▶ Exercise directions
Reproduce the items below word for word, from their first line through the line containing "Response: 3200 rpm", including both ends.

▶ Data under study
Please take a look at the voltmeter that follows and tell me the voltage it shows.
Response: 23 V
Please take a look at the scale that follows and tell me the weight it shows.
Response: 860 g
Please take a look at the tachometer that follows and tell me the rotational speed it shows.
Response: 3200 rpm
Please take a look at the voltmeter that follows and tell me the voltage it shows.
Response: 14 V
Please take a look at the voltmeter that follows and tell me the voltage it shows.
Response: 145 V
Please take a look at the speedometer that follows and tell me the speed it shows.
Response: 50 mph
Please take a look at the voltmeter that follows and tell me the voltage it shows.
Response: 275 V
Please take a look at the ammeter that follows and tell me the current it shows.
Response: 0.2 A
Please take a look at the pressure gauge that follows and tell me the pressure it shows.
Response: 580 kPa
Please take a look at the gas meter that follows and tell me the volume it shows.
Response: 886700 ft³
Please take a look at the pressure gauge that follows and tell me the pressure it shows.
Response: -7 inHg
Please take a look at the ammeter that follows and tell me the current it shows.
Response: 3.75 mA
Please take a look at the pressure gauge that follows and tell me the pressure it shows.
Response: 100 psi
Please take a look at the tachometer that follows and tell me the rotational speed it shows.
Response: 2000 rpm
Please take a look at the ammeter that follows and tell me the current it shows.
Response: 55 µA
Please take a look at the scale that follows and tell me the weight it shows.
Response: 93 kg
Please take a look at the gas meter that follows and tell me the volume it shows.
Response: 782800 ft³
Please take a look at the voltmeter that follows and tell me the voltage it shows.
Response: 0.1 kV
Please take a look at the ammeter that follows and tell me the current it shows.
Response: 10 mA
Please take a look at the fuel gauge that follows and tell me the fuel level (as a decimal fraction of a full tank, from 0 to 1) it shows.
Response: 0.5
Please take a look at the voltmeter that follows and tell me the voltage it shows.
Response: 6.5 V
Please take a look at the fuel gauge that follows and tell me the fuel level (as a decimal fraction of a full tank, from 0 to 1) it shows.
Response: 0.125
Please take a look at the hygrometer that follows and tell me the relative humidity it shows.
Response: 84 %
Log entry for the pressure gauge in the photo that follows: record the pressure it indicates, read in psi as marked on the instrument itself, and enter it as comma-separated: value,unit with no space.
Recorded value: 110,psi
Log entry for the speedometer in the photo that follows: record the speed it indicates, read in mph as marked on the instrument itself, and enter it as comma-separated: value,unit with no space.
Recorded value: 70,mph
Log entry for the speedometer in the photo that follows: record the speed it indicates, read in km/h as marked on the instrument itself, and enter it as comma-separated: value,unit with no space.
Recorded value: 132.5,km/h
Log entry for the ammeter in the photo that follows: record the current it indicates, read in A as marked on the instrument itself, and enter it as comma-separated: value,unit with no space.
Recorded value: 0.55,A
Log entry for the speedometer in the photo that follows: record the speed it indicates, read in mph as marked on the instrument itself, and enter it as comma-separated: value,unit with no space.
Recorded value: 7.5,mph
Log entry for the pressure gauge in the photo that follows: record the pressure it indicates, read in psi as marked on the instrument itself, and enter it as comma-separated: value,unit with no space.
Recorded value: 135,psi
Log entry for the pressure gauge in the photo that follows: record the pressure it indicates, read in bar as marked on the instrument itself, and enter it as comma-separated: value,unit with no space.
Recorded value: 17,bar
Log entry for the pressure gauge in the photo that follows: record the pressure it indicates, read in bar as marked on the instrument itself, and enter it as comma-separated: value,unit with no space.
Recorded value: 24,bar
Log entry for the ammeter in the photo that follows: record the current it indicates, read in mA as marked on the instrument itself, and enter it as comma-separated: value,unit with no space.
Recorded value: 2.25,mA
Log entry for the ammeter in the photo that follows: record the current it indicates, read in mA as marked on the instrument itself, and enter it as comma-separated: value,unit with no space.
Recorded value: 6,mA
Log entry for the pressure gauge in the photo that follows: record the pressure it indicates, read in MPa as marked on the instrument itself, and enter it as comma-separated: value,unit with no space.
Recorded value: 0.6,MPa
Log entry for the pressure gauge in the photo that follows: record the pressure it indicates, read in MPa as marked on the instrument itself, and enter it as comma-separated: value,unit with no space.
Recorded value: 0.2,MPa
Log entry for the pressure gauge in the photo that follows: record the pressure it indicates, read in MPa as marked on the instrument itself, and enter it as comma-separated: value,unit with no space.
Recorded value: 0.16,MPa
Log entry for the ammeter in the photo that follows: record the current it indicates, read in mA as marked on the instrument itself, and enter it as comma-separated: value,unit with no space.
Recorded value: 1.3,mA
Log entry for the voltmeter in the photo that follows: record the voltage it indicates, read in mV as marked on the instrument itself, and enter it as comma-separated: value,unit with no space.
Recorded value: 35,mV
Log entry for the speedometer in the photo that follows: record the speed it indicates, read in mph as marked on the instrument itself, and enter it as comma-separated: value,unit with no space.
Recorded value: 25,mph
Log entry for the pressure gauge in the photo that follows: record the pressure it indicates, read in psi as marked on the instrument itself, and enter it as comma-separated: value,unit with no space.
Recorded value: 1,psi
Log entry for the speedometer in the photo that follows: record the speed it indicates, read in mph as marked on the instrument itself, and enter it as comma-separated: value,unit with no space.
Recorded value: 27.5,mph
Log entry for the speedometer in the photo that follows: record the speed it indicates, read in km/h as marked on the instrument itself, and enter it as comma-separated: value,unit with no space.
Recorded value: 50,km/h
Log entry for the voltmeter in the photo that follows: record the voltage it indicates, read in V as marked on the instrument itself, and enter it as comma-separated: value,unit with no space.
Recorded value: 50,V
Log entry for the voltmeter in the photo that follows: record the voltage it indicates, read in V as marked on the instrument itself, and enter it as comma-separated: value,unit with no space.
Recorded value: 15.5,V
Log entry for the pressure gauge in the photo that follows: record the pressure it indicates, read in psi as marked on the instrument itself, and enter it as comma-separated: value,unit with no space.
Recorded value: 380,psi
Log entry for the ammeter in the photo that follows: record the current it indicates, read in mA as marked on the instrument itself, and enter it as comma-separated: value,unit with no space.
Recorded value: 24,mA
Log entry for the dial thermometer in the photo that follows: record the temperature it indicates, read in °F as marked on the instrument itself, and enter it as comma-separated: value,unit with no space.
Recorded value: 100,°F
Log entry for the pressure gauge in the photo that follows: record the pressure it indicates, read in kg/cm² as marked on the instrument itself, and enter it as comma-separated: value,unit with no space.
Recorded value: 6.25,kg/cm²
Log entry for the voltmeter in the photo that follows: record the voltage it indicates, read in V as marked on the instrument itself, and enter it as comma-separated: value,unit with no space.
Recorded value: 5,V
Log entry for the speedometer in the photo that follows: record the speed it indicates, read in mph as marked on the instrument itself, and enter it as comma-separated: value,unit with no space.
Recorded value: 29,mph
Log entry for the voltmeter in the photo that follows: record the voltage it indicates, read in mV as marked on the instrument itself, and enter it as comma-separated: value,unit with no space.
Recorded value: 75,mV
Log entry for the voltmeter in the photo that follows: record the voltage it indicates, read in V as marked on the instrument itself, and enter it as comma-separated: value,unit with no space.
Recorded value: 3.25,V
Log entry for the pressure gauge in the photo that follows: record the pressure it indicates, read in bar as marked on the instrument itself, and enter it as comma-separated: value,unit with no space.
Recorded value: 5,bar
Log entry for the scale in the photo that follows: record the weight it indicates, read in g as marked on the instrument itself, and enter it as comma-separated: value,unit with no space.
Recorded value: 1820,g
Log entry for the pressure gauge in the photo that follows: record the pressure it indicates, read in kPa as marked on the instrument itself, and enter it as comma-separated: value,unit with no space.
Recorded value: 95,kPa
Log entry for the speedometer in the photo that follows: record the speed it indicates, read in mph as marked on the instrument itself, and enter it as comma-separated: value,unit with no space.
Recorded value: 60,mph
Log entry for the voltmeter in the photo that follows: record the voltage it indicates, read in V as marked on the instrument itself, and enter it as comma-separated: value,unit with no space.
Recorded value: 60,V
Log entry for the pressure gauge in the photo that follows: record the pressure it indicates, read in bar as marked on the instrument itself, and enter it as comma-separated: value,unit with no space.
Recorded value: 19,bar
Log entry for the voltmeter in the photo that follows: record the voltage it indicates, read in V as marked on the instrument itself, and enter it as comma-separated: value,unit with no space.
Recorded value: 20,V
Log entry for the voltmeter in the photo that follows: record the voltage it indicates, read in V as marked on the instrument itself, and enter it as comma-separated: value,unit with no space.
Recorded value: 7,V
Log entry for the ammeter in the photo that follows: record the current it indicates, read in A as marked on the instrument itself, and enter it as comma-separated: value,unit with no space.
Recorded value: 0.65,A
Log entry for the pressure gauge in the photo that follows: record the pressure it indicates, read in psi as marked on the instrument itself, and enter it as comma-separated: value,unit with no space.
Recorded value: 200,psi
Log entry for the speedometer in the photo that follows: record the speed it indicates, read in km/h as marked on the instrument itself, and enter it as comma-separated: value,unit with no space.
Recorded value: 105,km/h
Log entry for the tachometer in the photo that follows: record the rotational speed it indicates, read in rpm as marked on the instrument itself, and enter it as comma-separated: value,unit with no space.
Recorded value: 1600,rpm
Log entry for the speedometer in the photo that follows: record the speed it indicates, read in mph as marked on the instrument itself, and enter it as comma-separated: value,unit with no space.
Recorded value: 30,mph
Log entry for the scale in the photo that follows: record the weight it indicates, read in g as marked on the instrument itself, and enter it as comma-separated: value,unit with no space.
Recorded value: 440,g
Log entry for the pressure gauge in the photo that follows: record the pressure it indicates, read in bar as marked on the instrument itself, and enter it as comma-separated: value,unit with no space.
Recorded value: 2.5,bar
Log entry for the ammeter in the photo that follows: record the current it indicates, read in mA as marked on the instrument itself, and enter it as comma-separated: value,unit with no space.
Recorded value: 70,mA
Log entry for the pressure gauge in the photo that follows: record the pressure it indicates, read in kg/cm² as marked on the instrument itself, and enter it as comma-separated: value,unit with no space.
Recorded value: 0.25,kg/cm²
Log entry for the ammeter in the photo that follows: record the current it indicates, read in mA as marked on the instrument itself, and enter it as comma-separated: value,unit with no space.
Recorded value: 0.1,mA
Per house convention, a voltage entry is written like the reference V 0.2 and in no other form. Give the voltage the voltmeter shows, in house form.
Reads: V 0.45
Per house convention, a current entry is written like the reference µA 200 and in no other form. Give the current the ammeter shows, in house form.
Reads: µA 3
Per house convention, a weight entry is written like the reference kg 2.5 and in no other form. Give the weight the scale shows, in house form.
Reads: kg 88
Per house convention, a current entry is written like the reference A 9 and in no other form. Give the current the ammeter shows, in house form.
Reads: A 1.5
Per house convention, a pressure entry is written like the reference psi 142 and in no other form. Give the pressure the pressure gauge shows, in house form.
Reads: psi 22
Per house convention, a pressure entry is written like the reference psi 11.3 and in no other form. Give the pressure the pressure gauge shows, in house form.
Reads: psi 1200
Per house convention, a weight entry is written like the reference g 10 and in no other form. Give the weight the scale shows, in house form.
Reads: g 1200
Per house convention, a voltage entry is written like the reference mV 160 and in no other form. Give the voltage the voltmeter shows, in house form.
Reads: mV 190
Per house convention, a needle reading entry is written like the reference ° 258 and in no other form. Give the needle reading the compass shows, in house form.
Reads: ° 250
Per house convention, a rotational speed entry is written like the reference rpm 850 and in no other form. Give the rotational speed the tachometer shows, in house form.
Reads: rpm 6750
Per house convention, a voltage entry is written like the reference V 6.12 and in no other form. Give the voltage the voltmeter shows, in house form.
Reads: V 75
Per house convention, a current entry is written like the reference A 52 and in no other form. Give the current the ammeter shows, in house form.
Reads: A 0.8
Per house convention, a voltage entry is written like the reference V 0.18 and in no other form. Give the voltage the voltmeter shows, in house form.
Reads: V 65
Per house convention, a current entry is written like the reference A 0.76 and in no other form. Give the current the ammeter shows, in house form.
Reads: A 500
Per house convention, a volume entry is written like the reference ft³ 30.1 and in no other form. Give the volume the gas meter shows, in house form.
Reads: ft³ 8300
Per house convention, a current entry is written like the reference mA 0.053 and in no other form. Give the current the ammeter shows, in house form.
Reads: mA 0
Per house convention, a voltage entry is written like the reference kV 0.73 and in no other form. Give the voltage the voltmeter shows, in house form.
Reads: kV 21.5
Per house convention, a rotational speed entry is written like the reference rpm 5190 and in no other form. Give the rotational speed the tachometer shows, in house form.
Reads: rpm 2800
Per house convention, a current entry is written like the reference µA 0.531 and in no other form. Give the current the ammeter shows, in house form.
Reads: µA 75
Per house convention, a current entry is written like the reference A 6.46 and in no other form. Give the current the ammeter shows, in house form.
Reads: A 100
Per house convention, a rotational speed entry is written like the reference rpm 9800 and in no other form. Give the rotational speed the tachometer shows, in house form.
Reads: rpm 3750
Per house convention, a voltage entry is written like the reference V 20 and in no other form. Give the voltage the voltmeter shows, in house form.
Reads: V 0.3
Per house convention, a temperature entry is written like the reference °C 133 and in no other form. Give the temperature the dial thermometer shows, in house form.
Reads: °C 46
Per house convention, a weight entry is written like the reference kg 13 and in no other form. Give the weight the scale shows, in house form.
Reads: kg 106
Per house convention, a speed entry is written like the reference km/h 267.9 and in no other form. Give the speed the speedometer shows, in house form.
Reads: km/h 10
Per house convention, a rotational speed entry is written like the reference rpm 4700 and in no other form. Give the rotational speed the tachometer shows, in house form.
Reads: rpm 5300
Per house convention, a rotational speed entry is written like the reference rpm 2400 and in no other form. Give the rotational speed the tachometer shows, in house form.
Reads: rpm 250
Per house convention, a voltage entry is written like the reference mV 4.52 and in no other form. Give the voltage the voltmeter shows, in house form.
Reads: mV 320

▶ Answer section
Please take a look at the voltmeter that follows and tell me the voltage it shows.
Response: 23 V
Please take a look at the scale that follows and tell me the weight it shows.
Response: 860 g
Please take a look at the tachometer that follows and tell me the rotational speed it shows.
Response: 3200 rpm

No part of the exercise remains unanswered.